* **Try it**
Lines holding the word "Accreditation" must be located in the listing below and copied.

(Beginning of Data excerpts)

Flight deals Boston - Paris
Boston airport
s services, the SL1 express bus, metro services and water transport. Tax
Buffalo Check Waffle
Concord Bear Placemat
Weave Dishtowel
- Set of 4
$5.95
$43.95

(End of Data excerpts)
(Beginning of Data excerpts)

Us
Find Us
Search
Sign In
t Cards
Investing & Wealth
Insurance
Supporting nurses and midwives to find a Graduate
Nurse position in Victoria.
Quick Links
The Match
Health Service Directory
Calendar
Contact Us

(End of Data excerpts)
(Beginning of Data excerpts)

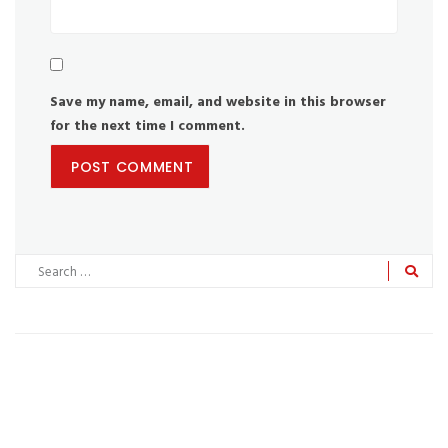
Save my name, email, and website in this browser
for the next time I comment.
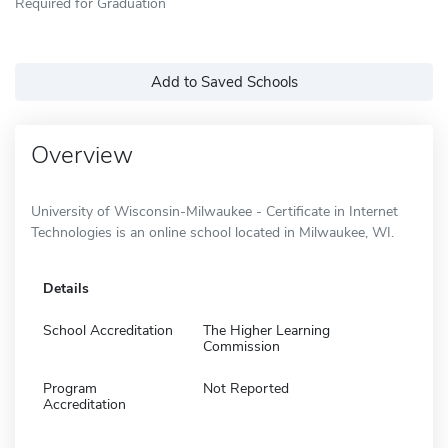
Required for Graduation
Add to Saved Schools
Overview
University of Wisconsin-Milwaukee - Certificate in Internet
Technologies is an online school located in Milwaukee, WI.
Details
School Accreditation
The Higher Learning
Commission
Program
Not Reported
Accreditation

(End of Data excerpts)

* **Solution**
School Accreditation
Accreditation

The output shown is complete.